**WORK REQUEST:** Output all the entries word for word. Omit the pictures.
(EXERCISE MATERIAL)
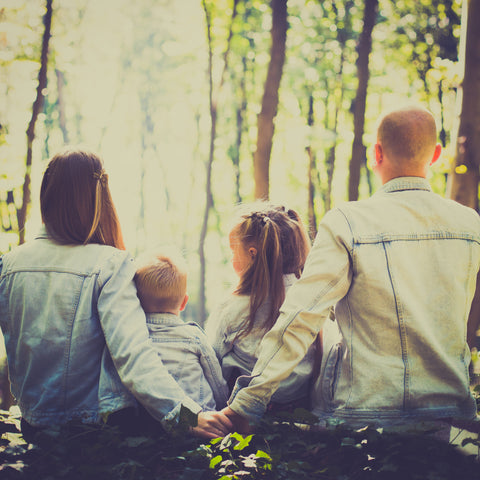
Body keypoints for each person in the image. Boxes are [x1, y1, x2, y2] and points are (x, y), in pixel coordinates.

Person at [218, 106, 480, 433]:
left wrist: (248, 402)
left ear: (377, 153)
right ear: (437, 154)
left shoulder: (349, 223)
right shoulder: (470, 225)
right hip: (452, 412)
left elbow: (301, 317)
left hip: (364, 416)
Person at [0, 149, 232, 440]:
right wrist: (185, 416)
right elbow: (133, 355)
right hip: (92, 432)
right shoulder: (109, 264)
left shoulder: (8, 265)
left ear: (46, 195)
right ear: (99, 198)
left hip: (34, 426)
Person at [205, 203, 317, 409]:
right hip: (300, 408)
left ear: (252, 254)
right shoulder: (312, 302)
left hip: (243, 413)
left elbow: (211, 364)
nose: (231, 258)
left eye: (233, 251)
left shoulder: (232, 308)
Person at [134, 250, 228, 411]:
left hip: (153, 423)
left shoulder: (132, 339)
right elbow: (216, 382)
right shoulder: (194, 337)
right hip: (201, 418)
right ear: (184, 302)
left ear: (135, 300)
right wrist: (223, 408)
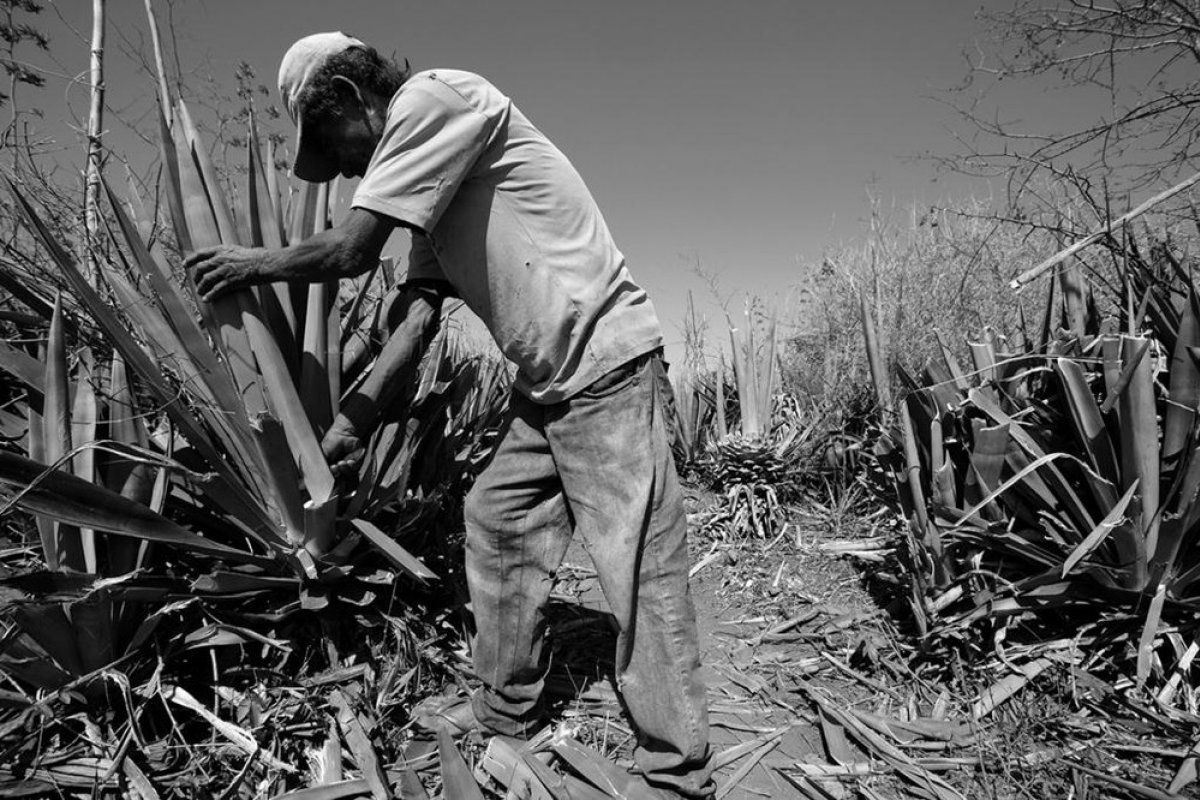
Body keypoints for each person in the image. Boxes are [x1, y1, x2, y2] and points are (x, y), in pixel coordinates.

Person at [187, 32, 713, 799]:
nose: (339, 169)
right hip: (548, 384)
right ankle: (505, 710)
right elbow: (415, 323)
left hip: (604, 361)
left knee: (633, 563)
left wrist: (251, 264)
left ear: (347, 96)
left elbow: (350, 252)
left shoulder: (437, 98)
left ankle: (676, 773)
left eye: (329, 145)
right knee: (498, 519)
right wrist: (348, 430)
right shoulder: (435, 193)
(End EXERCISE MATERIAL)
**PROBLEM SOLUTION:**
Body keypoints for each person in the image. Boxes are [x1, y1, x2, y2] and points are (x, y), in pixel coordinates.

Person at [218, 106, 480, 433]:
left wrist: (248, 402)
left ear: (377, 153)
right ear: (437, 154)
left shoulder: (349, 223)
right shoulder: (470, 225)
right hip: (452, 412)
left elbow: (301, 317)
left hip: (364, 416)
Person at [0, 149, 232, 440]:
right wrist: (185, 416)
right elbow: (133, 355)
right hip: (92, 432)
right shoulder: (109, 264)
left shoulder: (8, 265)
left ear: (46, 195)
right ear: (99, 198)
left hip: (34, 426)
Person at [205, 203, 317, 409]:
right hip: (300, 408)
left ear: (252, 254)
right shoulder: (312, 302)
left hip: (243, 413)
left elbow: (211, 364)
nose: (231, 258)
left eye: (233, 251)
left shoulder: (232, 308)
Person at [134, 250, 228, 411]:
left hip: (153, 423)
left shoulder: (132, 339)
right elbow: (216, 382)
right shoulder: (194, 337)
right hip: (201, 418)
right ear: (184, 302)
left ear: (135, 300)
right wrist: (223, 408)
Body keypoints for each person in the image. Boxes are [x1, y1, x2, y2] and points are (x, y), in pixel coordinates.

Person at [187, 32, 713, 799]:
nose: (339, 169)
right hip: (548, 384)
right ankle: (505, 710)
right elbow: (415, 323)
left hip: (604, 361)
left knee: (633, 563)
left wrist: (251, 264)
left ear: (347, 96)
left elbow: (350, 252)
left shoulder: (437, 98)
left ankle: (676, 773)
left eye: (329, 145)
right knee: (498, 519)
right wrist: (348, 430)
right shoulder: (435, 193)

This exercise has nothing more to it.